Flores echoes Li’s sentiment about the company’s partnership in Europe, describing it as similar to a highly choreographed dance between timing, regulations and market potential.
“It’s about being there quick, but not too quick, because it’s going to take quite a bit of investment to be in some of these markets,” Flores says. “We’re staying really close to the regulations in each of these different markets, figuring out the best supply chain in the background.”
Flores has more than 20 years of experience as a CPG executive with cannabis brands Wana and Dosist, as well as traditional CPG companies like Monster and Nestle. The execution of Wana’s European launch may seem like a daunting task, but Flores says it was the challenges inherent to cannabis that brought her to the industry in the first place. She had worked for massive companies in the past and had launched products all over the world, but wanted to use her vast experience to do that with a different type of regulated product.
“Cannabis felt like a natural fit,” she says.
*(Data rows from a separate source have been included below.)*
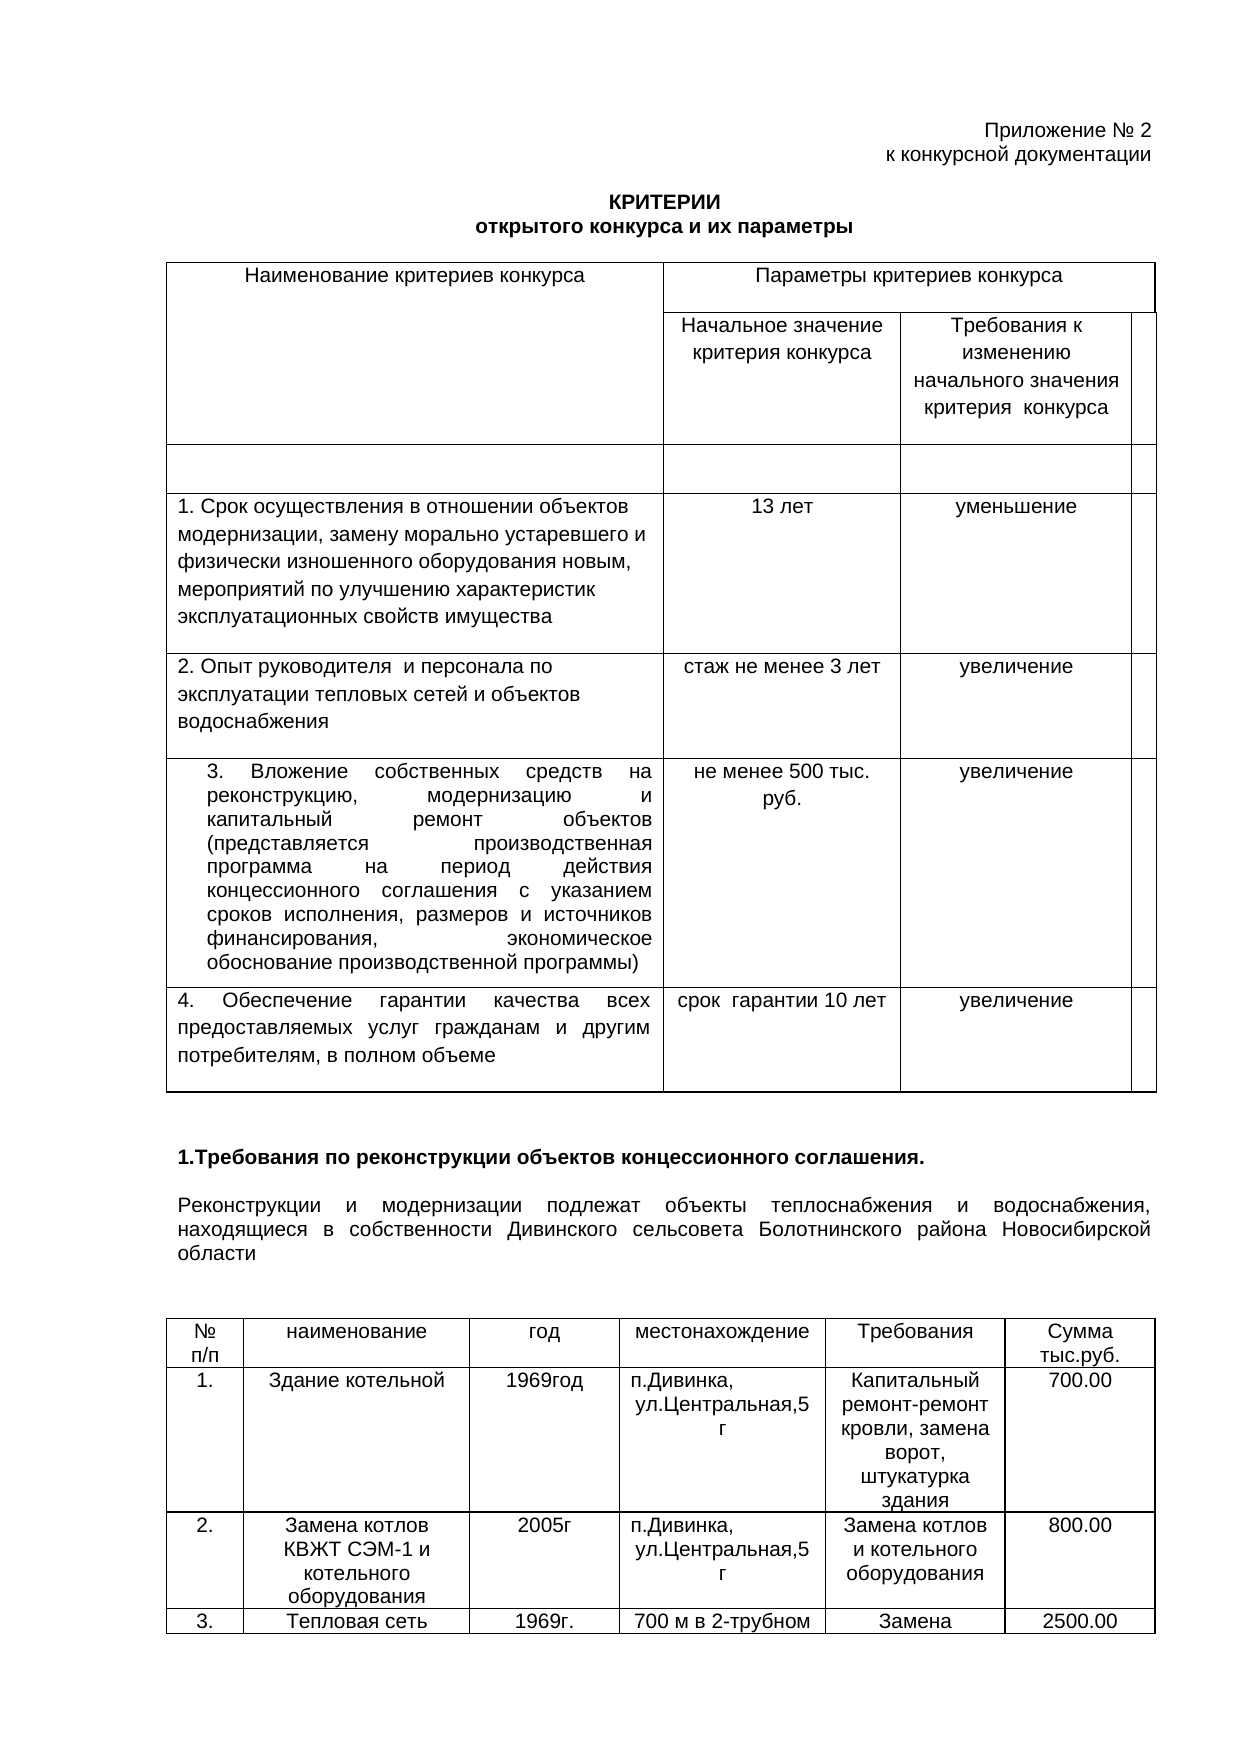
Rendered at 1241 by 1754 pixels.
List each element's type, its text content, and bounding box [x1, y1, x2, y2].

table_cell [1132, 313, 1156, 444]
table_cell п.Дивинка, ул.Центральная,5 г [620, 1368, 825, 1511]
table_cell Начальное значение критерия конкурса [664, 313, 900, 444]
table_cell 4. Обеспечение гарантии качества всех предоставляемых услуг гражданам и другим потребителям, в полном объеме [167, 988, 663, 1091]
table_cell п.Дивинка, ул.Центральная,5 г [620, 1513, 825, 1608]
table_cell [1132, 445, 1156, 493]
table_header местонахождение [620, 1319, 825, 1367]
text открытого конкурса и их параметры [177, 214, 1152, 238]
table_cell срок гарантии 10 лет [664, 988, 900, 1091]
table_cell Тепловая сеть [244, 1609, 469, 1633]
table_cell 2. [167, 1513, 243, 1608]
table_header Наименование критериев конкурса [167, 263, 663, 444]
table_cell 2. Опыт руководителя и персонала по эксплуатации тепловых сетей и объектов водоснабжения [167, 654, 663, 757]
table_cell 1969г. [470, 1609, 619, 1633]
table_cell [167, 445, 663, 493]
text 1.Требования по реконструкции объектов концессионного соглашения. [177, 1145, 1152, 1169]
table_cell стаж не менее 3 лет [664, 654, 900, 757]
table_cell Здание котельной [244, 1368, 469, 1511]
table_cell [664, 445, 900, 493]
table_cell [1132, 494, 1156, 653]
table_cell [901, 445, 1131, 493]
table_header Сумма тыс.руб. [1006, 1319, 1154, 1367]
table_header Параметры критериев конкурса [664, 263, 1154, 312]
table_cell Замена котлов и котельного оборудования [826, 1513, 1004, 1608]
table_cell увеличение [901, 759, 1131, 987]
table_cell 1. [167, 1368, 243, 1511]
table_cell Капитальный ремонт-ремонт кровли, замена ворот, штукатурка здания [826, 1368, 1004, 1511]
table_cell 1969год [470, 1368, 619, 1511]
table_cell 2500.00 [1006, 1609, 1154, 1633]
table_header наименование [244, 1319, 469, 1367]
table_cell [1132, 988, 1156, 1091]
table_cell Замена теплосети [826, 1609, 1004, 1633]
table_cell 3. Вложение собственных средств на реконструкцию, модернизацию и капитальный ремонт объектов (представляется производственная программа на период действия концессионного соглашения с указанием сроков исполнения, размеров и источников финансирования, экономическое обоснование производственной программы) [167, 759, 663, 987]
table_cell увеличение [901, 654, 1131, 757]
table_cell 1. Срок осуществления в отношении объектов модернизации, замену морально устаревшего и физически изношенного оборудования новым, мероприятий по улучшению характеристик эксплуатационных свойств имущества [167, 494, 663, 653]
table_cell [620, 1609, 825, 1633]
table_cell уменьшение [901, 494, 1131, 653]
table_cell Замена котлов КВЖТ СЭМ-1 и котельного оборудования [244, 1513, 469, 1608]
text Реконструкции и модернизации подлежат объекты теплоснабжения и водоснабжения, находящиеся в собственности Дивинского сельсовета Болотнинского района Новосибирской области [177, 1193, 1152, 1265]
table_cell 2005г [470, 1513, 619, 1608]
table_header № п/п [167, 1319, 243, 1367]
table_header год [470, 1319, 619, 1367]
table_cell 700.00 [1006, 1368, 1154, 1511]
table_cell 13 лет [664, 494, 900, 653]
table_cell 3. [167, 1609, 243, 1633]
table_cell увеличение [901, 988, 1131, 1091]
text Приложение № 2 [177, 118, 1152, 142]
text к конкурсной документации [177, 142, 1152, 166]
text КРИТЕРИИ [177, 190, 1152, 214]
table_cell не менее 500 тыс. руб. [664, 759, 900, 987]
table_cell [1132, 654, 1156, 757]
table_cell [1132, 759, 1156, 987]
table_cell 800.00 [1006, 1513, 1154, 1608]
table_cell Требования к изменению начального значения критерия конкурса [901, 313, 1131, 444]
table_header Требования [826, 1319, 1004, 1367]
Flores joined Wana Brands in 2022 and oversees the company’s back-office support systems, in-house manufacturing operations and sourcing. She also heads the team that decides which international markets make financial sense for the company. Flores says the invigorating part of her position is its open-ended solutions; there was already a map for entering new international markets in traditional CPG, but in cannabis “as long as it’s legal, there’s nothing off the table.”
“It’s always trying to organize chaos,” Flores says. “The thought and the creativity to the solutions that the team comes up with, it’s incredible. There’s so much flexibility in this industry.”